_Given passage_

- Born: Kuala Lumpur, Malaysia
- Education: University of Sussex (BA); University of Manchester (PGCE); University of Warwick (MA, PhD)
- Occupations: Writer and academic
- Writing career
- Notable work: A Little Dust on the Eyes
- Notable awards: SI Leeds Literary Prize
- Website: minolisalgado.com

= Minoli Salgado =

Sri Lankan author

Minoli Salgado is a Sri Lankan writer and academic based in the United Kingdom who was born in Malaysia and educated mainly in England. She has written extensively on migrant studies and diasporic literature and is the author of the critically acclaimed work Writing Sri Lanka. She also writes fiction and poetry, and her debut novel A Little Dust on the Eyes won the inaugural SI Leeds Literary Prize in 2012.

==Biography==
Born in Kuala Lumpur, Malaysia, Minoli Salgado was brought up in Sri Lanka, South East Asia and England, attending schools in Penang Hill, Colombo and North Devon, before going on to university studies in English Literature. She earned a BA degree from the University of Sussex, PGCE from University of Manchester, and after gaining a PhD in Indo Anglian fiction from the University of Warwick she returned to the University of Sussex, where for many years she taught postcolonial literature, holding the positions of Tutorial Fellow, Lecturer, Senior Lecturer, Reader and Professor of English. In 2020, she joined Manchester Metropolitan University as Professor of International Writing, and she is founding Director of the Centre for Migration and Postcolonial Studies (MAPS).

_Written instruction_
Retype the Minoli Salgado biography above from "- Occupations: Writer" up to and including "Prize in 2012.", keeping every word and punctuation mark unchanged.

_Information supplied_
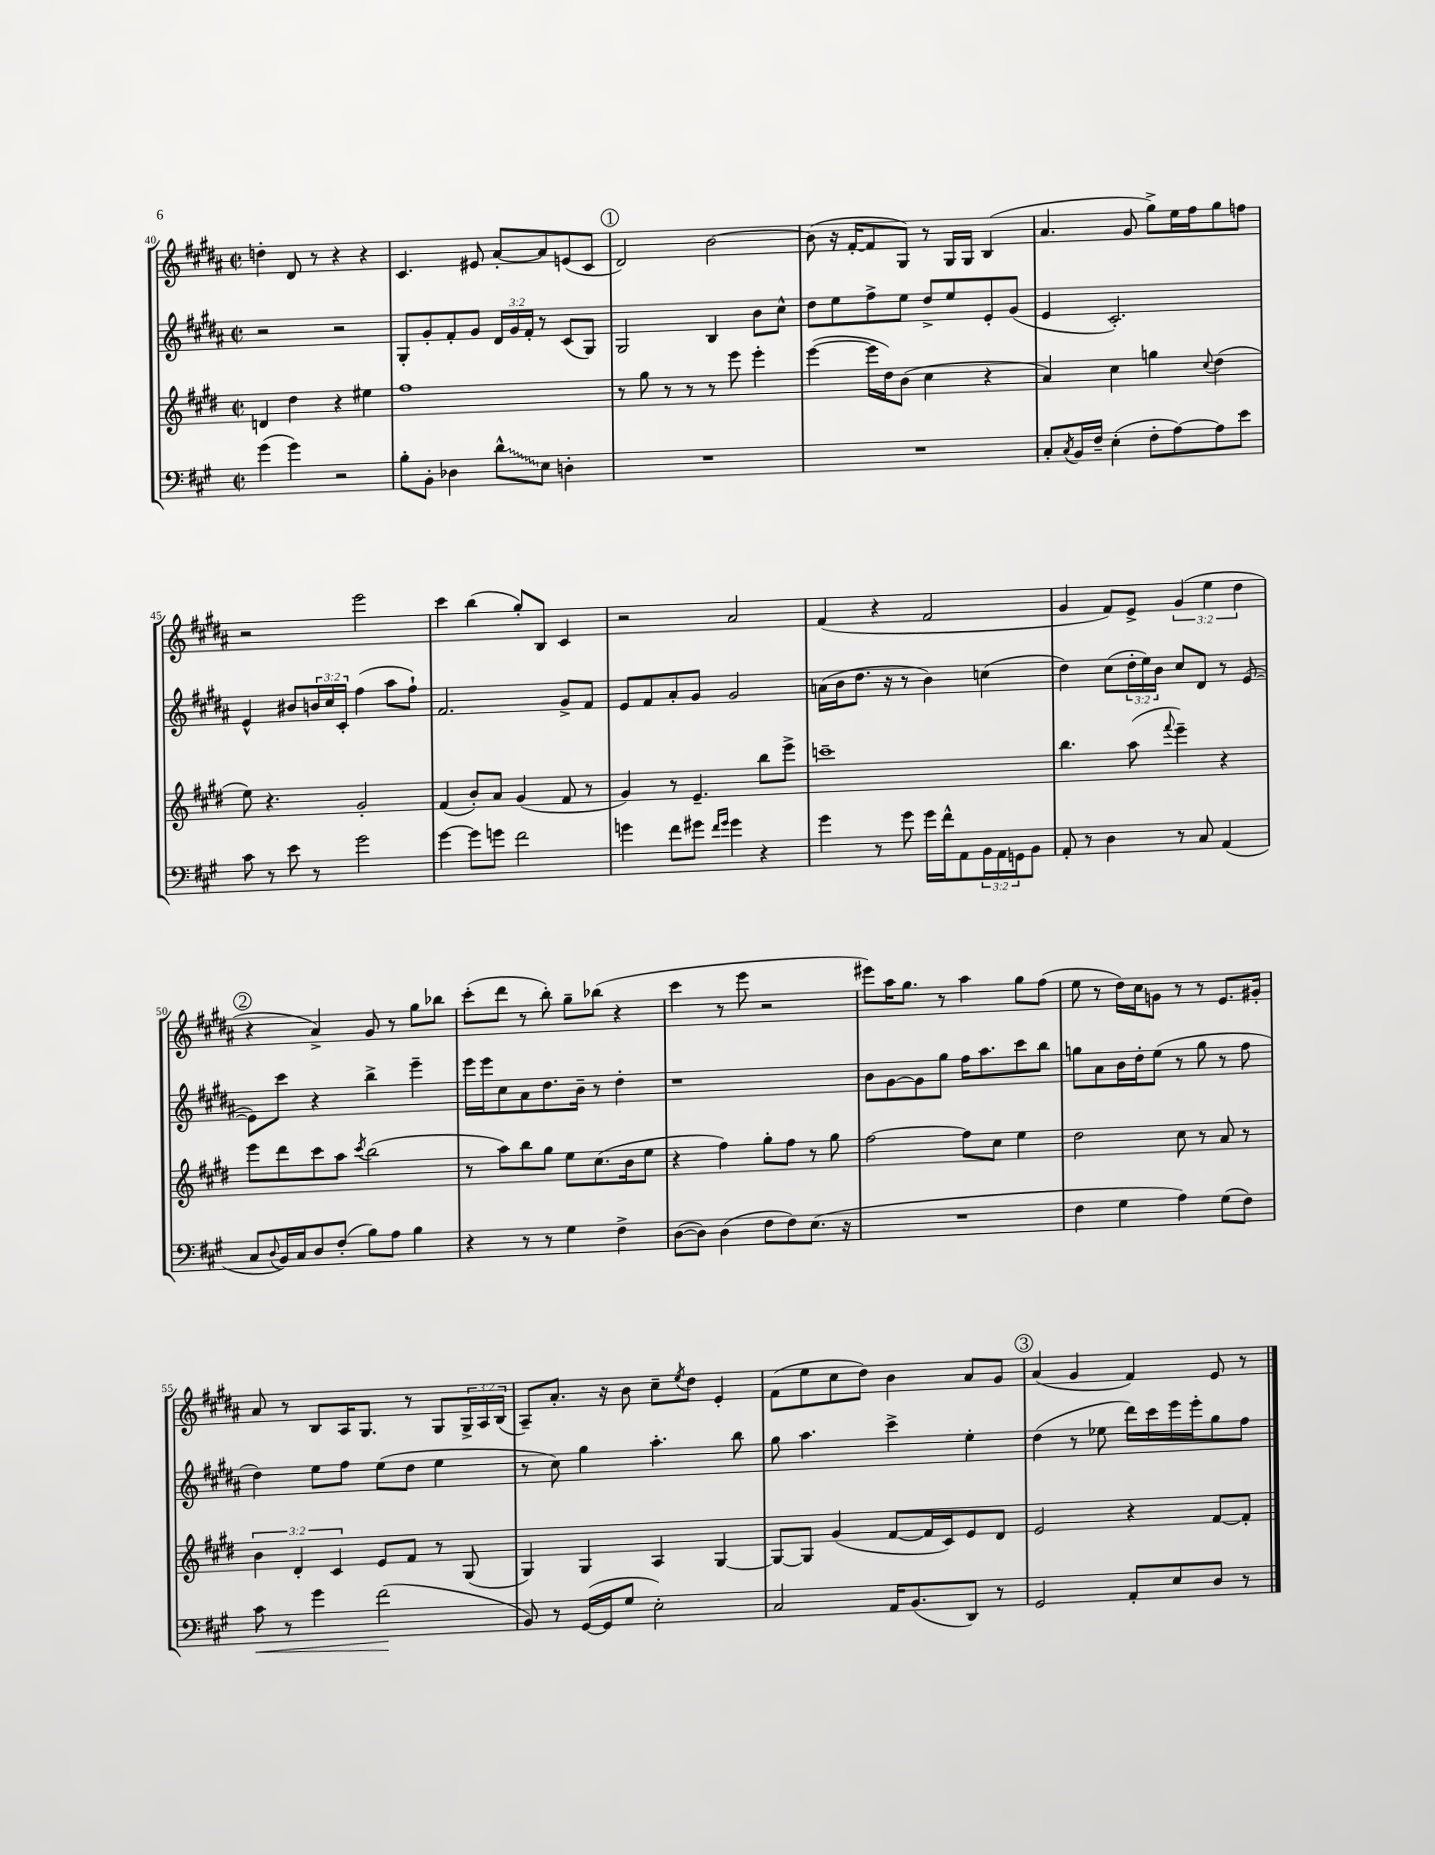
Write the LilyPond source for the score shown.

<<
\new StaffGroup <<
\new Staff = "s0" {
    \clef treble \key b \major \defaultTimeSignature \time 2/2 \override Staff.TupletNumber.text = #tuplet-number::calc-fraction-text
    d''4-. dis'8 r8 r4 r4 |
    cis'4. eis'8 ais'8~-. ais'8 e'8( cis'8 |
    \mark \markup { \circle "1" } dis'2) b'2~ |
    b'8( r16 fis'16~-. fis'8 gis8) r8 gis16 gis16 b4( |
    ais'4. gis'8 gis''8->) e''16 fis''16 gis''8 f''8 |
    r2 e'''2 |
    cis'''4 b''4( gis''8-.) b8 cis'4 |
    r2 ais'2 |
    fis'4( r4 fis'2 |
    gis'4 fis'8) e'8-> \tuplet 3/2 { gis'4( e''4 dis''4 } |
    \mark \markup { \circle "2" } r4 ais'4->) gis'8 r8 gis''8 bes''8 |
    cis'''8-.( dis'''8 r8 b''8-.) gis''8-- bes''8( r4 |
    cis'''4 r8 e'''8 r2 |
    eis'''8) ais''16 gis''8. r8 ais''4 gis''8 fis''8( |
    e''8 r8 dis''16) cis''16 g'8 r8 r8 e'8. gis'16-. |
    ais'8 r8 b8 ais16 gis8. r8 gis8 \tuplet 3/2 { gis16-> ais16 b16( } |
    ais8--) ais'8.-. r16 b'8 cis''8-- \acciaccatura { e''8 } dis''8 e'4-. |
    fis'8( e''8 cis''8 dis''8) b'4 ais'8 gis'8 |
    \mark \markup { \circle "3" } ais'4( gis'4 fis'4) e'8 r8 \bar "|." |
}
\new Staff = "s1" {
    \clef treble \key b \major \defaultTimeSignature \time 2/2 \override Staff.TupletNumber.text = #tuplet-number::calc-fraction-text
    r2 r2 |
    gis8-. gis'8-. fis'8-. gis'8 \tuplet 3/2 { dis'16 gis'16 fis'16-. } r8 cis'8( gis8) |
    \mark \markup { \circle "1" } gis2 b4 b'8 cis''8-^ |
    dis''8 e''8 fis''8-> e''8 dis''8-> e''8 e'8-. gis'8( |
    e'4 cis'2.-.) |
    e'4-^ bis'8 \tuplet 3/2 { b'16 cis''16 cis'16-. } fis''4( ais''8 fis''8-!) |
    fis'2. gis'8-> fis'8 |
    e'8 fis'8 ais'8-. gis'8 gis'2 |
    a'16( b'16 dis''8. r16 r8 b'4) c''4( |
    dis''4) cis''8( \tuplet 3/2 { dis''16-. e''16) b'16 } cis''8 dis'8 r8 e'8~( |
    \mark \markup { \circle "2" } e'8) cis'''8 r4 b''4-> e'''4-- |
    e'''16 e'''16 cis''8 ais'8 dis''8. b'16-- r8 dis''4-. |
    r1 |
    b'8 gis'8~ gis'8 gis''8 fis''16 ais''8. cis'''8 b''8 |
    g''8 ais'8 b'16 dis''16-. e''8( r8 g''8 r8 fis''8 |
    dis''4) e''8 fis''8 e''8( dis''8 e''4 |
    r8 cis''8) gis''4 ais''4.-. b''8 |
    gis''8 ais''4. cis'''4-> e''4-. |
    \mark \markup { \circle "3" } dis''4( r8 ees''8 dis'''16) cis'''16 e'''16 e'''16-. gis''8 fis''8 \bar "|." |
}
\new Staff = "s2" {
    \clef treble \key e \major \defaultTimeSignature \time 2/2 \override Staff.TupletNumber.text = #tuplet-number::calc-fraction-text
    d'4 dis''4 r4 eis''4 |
    fis''1 |
    \mark \markup { \circle "1" } r8 gis''8 r8 r8 r8 e'''8 e'''4-. |
    e'''4~( e'''16 dis''16) b'8( cis''4 r4 |
    a'4) cis''4 g''4 \appoggiatura { cis''8 } dis''4( |
    e''8) r4. gis'2-. |
    fis'4( b'8-.) a'8 gis'4( fis'8 r8 |
    gis'4) r8 e'4.-- b''8 e'''8-> |
    c'''1-- |
    b''4. a''8( \appoggiatura { fis'''8 } e'''4--) r4 |
    \mark \markup { \circle "2" } e'''8 dis'''8 cis'''8 a''8 \acciaccatura { cis'''8 } b''2( |
    r8 a''8) b''8 gis''8 e''8 cis''8.( b'16 e''8 |
    r4 fis''4) gis''8-. fis''8 r8 gis''8 |
    fis''2~ fis''8 cis''8 e''4 |
    dis''2 cis''8 r8 a'8 r8 |
    \tuplet 3/2 { b'4 dis'4-. cis'4 } e'8 fis'8 r8 gis8( |
    gis4) gis4 a4 gis4~ |
    gis8~ gis8 gis'4( fis'8~ fis'16 cis'16) e'8 dis'8 |
    \mark \markup { \circle "3" } e'2 r4 fis'8~ fis'8-. \bar "|." |
}
\new Staff = "s3" {
    \clef bass \key a \major \defaultTimeSignature \time 2/2 \override Staff.TupletNumber.text = #tuplet-number::calc-fraction-text
    gis'4( gis'4) r2 |
    b8-. b,8-. des4 \once \override Glissando.style = #'zigzag d'8-^\glissando e8 d4-. |
    \mark \markup { \circle "1" } R1 |
    R1 |
    cis8-. \acciaccatura { cis8 } b,16 fis16-- e4-.( fis8-. a8~) a8 e'8 |
    cis'8 r8 e'8 r8 gis'2 |
    gis'4~ gis'8 g'8 fis'2 |
    g'4 fis'8 gis'8 \grace { fis'16 gis'16 } gis'4 r4 |
    gis'4 r8 gis'8 gis'16 fis'16-^ a,8 \tuplet 3/2 { b,16 a,16 g,16 } b,8 |
    a,8-. r8 d4 r8 cis8 a,4( |
    \mark \markup { \circle "2" } cis8 \appoggiatura { d8 } b,16) cis16 d8 fis8-.( b8) a8 b4 |
    r4 r8 r8 gis4 fis4-> |
    d8~( d8) d4( fis8 fis8) e8.( r16 |
    R1 |
    fis4 gis4 a4) gis8( fis8) |
    cis'8\< r8 gis'4 fis'2\!( |
    b,8) r8 gis,16~( gis,16 gis8 e2-.) |
    cis2 a,16 b,8.( d,8) r8 |
    \mark \markup { \circle "3" } gis,2 a,8-. e8 d8 r8 \bar "|." |
}
>>
>>
\layout { \context { \Score currentBarNumber = #40 } }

_Completed task_
- Occupations: Writer and academic
- Writing career
- Notable work: A Little Dust on the Eyes
- Notable awards: SI Leeds Literary Prize
- Website: minolisalgado.com

= Minoli Salgado =

Sri Lankan author

Minoli Salgado is a Sri Lankan writer and academic based in the United Kingdom who was born in Malaysia and educated mainly in England. She has written extensively on migrant studies and diasporic literature and is the author of the critically acclaimed work Writing Sri Lanka. She also writes fiction and poetry, and her debut novel A Little Dust on the Eyes won the inaugural SI Leeds Literary Prize in 2012.